Le programme d’urgence pour les cent jours du Chef de l’Etat, Félix Antoine Tshisekedi Tshilombo, pour le volet routes à charge de l’Office des routes, est évalué à 79.563.753 (soixante-dix-neuf millions, cinq cent soixante-trois mille, sept cent cinquante-trois) USD, tandis que le volet routes pour l’ensemble du quinquennat est estimé à183.183.796 (cent quatre-vingt-trois millions, cent quatre-vingt-trois mille sept cent quatre-vingt-seize) dollars américains.

De ce programme d’urgence de cent jours, le gouvernement a retenu quatre secteurs à savoir routes, ponts, bacs ainsi que l’entretien et la réparation des matériels roulants. Ces secteurs ont des coûts respectifs de 52.094.357 (cinquante-deux millions, quatre-vingt-quatorze mille, trois cent cinquante- sept) USD, 22.047.471(vingt-deux millions, quarante-sept mille, quatre cent soixante-onze) USD, 3.672.625 (trois millions, six cent soixante-douze mille, six cent vingt-cinq) USD et 1.749.300 (un million, sept cent quarante-neuf mille, trois cents) USD.

Les activités retenues dans le cadre de ce programme sont entre autres, la suppression des bourbiers, la remise en état de praticabilité sur les sections routières, le bitumage, la lutte antiérosive, l’installation des panneaux de signalisation, la réparation asphaltique et la mise en état de praticabilité.

En ce qui concerne la suppression des bourbiers, plusieurs sections routières sont retenues, notamment  Boma-Moanda sur 60 km, Mbanza-Ngungu-Gombe Matadi-Nkamba sur 30 km, Inkisi-Ngidinga 40 km, Bukanga-Lonzo-Popokabaka 30 km, Mongata-Bandundu 75 km, Bandundu- Nioki- Selenge 80 km.

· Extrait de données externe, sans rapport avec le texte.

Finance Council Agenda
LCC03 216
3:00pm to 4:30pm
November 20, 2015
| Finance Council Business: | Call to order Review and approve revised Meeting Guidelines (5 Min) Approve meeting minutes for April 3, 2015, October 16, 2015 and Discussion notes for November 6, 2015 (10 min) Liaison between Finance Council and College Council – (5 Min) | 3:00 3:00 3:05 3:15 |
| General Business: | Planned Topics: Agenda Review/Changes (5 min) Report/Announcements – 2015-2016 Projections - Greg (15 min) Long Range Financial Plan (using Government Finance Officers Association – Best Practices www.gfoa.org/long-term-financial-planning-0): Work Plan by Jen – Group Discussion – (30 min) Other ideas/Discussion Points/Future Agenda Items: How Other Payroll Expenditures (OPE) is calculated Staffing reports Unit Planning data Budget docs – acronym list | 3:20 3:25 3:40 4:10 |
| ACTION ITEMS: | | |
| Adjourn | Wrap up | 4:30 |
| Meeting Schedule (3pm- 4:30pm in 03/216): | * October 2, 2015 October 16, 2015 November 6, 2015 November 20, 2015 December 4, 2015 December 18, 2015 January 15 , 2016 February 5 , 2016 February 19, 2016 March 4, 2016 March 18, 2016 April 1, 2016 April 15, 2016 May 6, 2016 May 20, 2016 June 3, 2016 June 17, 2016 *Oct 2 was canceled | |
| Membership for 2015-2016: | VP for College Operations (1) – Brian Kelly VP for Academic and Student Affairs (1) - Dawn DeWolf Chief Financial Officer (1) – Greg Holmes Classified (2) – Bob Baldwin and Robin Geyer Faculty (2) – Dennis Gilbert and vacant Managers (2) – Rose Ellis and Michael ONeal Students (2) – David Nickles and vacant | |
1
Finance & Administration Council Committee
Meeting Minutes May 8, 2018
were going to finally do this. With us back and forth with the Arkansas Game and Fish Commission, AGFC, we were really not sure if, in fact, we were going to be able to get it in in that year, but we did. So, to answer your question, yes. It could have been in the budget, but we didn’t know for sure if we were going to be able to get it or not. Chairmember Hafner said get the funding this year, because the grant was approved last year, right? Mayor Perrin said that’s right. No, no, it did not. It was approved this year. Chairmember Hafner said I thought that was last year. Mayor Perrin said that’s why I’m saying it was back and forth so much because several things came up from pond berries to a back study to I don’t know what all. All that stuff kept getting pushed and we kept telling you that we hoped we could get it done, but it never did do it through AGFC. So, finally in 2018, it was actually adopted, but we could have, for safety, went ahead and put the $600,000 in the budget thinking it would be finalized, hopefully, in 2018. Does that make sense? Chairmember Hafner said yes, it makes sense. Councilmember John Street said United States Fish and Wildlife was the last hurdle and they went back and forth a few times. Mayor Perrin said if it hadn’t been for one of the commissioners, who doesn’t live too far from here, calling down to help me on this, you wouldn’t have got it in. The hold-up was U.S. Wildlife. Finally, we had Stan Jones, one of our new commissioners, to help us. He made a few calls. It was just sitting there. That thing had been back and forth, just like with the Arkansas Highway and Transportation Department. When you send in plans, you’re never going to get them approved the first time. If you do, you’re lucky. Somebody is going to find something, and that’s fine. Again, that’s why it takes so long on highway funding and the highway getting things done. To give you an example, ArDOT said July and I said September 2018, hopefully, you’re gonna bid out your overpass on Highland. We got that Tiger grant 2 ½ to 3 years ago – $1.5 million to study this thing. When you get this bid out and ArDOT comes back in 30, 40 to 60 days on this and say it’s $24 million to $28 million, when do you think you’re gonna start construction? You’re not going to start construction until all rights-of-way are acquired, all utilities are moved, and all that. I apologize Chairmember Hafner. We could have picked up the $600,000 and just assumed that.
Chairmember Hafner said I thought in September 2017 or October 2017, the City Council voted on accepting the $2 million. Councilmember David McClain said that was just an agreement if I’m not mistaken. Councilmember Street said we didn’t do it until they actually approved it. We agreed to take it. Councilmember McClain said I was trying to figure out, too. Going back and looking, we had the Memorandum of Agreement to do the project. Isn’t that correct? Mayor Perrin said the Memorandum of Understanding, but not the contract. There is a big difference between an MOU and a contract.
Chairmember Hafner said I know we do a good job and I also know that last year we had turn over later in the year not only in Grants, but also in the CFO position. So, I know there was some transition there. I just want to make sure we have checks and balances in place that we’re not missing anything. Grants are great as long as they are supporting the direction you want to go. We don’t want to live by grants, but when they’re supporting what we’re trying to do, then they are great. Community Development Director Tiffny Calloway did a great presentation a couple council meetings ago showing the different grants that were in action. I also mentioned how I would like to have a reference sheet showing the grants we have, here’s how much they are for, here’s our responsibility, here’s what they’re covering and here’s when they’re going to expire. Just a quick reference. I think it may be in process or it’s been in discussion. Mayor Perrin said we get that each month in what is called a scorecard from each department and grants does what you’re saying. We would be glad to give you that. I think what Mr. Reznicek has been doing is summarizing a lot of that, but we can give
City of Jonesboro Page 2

Le bitumage concerne la route Songololo-Lufu sur 13,5 km, soit toute la longueur de la route et ce, en vue de faciliter le trafic transfrontalier avec la République sœur d’Angola.

La lutte antiérosive est prévue pour sauver l’investissement consenti pour la route nationale no1, en son tronçon reliant la ville de Kinshasa à celle de Kikwit. La réparation asphaltique concerne le tronçon allant de l’aéroport international de N’Djili à la commune de la N’Sele. La remise en état de praticabilité concerne les tronçons routiers Batshiamba-    Gungu et Kikwit- Bulungu sur des longueurs respectives de 21 km et 37 km.

Les bacs et ponts

La continuité des routes en RDC, un pays à une forte pluviométrie, est assurée par les bacs et les ponts. Ces équipements et ouvrages d’art permettent la traversée des véhicules et usagers de la route en sautant les obstacles naturels.

Dans ce cadre, le programme des cent jours du Président de la République, Félix Antoine Tshisekedi Tshilombo, a prévu de construire 12(douze) ponts sur de différents cours d’eau et l’installation de 14(quatorze) bacs, dont trois de 15(quinze) tonnes et 11(onze) de 10 (dix)tonnes.

Par ailleurs, la publication des coûts de différents projets et leurs durées d’exécution constituent une preuve de bonne gouvernance de la chose publique et offrent une possibilité de suivi d’exécution des travaux par les bénéficiaires, souligne un expert qui a requis l’anonymat.

Ce dernier appelle le gouvernement au suivi du respect des normes de génie civil dans l’exécution des marchés en entreprise et en régie afin d’éviter le gaspillage des fonds du contribuable congolais.

Il a fait remarquer que les routes en terres non stabilisées ont une courte durée de vie, étant donné que le pays a perdu la culture d’entretien des ouvrages d’art et des routes. Plusieurs routes, a-t-il ajouté, se dégradent faute d’entretien régulier.